TO DO |
Count how many lines of the records below contain the string "World", treating uppercase and lowercase as different, and give only that number.

+++++

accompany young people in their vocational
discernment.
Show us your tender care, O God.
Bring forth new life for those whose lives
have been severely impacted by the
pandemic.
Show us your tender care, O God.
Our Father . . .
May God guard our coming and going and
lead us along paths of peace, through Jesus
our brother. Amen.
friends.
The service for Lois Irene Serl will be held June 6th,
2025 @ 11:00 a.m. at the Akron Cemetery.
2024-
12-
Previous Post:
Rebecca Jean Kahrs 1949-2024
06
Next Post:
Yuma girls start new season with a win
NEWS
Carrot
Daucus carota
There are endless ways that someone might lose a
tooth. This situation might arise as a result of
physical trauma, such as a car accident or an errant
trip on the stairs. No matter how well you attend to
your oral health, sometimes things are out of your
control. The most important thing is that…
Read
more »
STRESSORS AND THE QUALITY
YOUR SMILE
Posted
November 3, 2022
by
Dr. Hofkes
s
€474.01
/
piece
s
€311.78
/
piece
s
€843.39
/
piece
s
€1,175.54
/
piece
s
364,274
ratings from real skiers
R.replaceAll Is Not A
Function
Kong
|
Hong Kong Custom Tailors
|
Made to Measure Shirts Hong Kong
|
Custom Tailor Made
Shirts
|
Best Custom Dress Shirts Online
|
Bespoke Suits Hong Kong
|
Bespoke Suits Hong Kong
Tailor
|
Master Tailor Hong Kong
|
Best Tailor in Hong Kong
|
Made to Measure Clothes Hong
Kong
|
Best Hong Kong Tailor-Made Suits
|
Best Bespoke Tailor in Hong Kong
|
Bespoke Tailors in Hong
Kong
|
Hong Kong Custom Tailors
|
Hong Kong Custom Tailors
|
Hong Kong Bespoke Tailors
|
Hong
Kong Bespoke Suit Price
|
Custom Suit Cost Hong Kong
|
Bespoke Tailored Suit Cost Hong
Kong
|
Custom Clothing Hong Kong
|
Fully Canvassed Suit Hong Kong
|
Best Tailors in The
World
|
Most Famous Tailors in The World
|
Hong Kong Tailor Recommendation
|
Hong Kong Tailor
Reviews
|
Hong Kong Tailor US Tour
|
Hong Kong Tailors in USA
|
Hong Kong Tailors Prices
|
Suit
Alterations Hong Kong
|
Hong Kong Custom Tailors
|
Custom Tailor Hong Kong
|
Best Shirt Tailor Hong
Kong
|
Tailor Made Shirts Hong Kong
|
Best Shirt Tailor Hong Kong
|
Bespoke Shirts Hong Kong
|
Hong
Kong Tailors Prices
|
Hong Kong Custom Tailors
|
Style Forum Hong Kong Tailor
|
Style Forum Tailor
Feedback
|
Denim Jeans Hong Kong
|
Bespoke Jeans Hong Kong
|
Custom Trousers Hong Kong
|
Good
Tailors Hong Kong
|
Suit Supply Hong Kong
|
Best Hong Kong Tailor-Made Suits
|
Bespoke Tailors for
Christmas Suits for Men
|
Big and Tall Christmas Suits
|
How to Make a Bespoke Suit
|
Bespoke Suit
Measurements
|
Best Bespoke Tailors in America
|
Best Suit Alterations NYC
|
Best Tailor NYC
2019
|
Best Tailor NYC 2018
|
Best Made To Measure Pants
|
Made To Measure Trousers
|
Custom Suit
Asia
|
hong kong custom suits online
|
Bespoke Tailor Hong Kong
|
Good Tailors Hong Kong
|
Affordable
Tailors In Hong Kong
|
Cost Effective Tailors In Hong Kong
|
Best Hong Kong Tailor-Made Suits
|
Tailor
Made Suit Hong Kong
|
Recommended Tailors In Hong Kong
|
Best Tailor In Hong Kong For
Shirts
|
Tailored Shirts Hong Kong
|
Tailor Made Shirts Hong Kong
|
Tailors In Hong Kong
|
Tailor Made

+++++

ANSWER FOR THIS EXERCISE |
2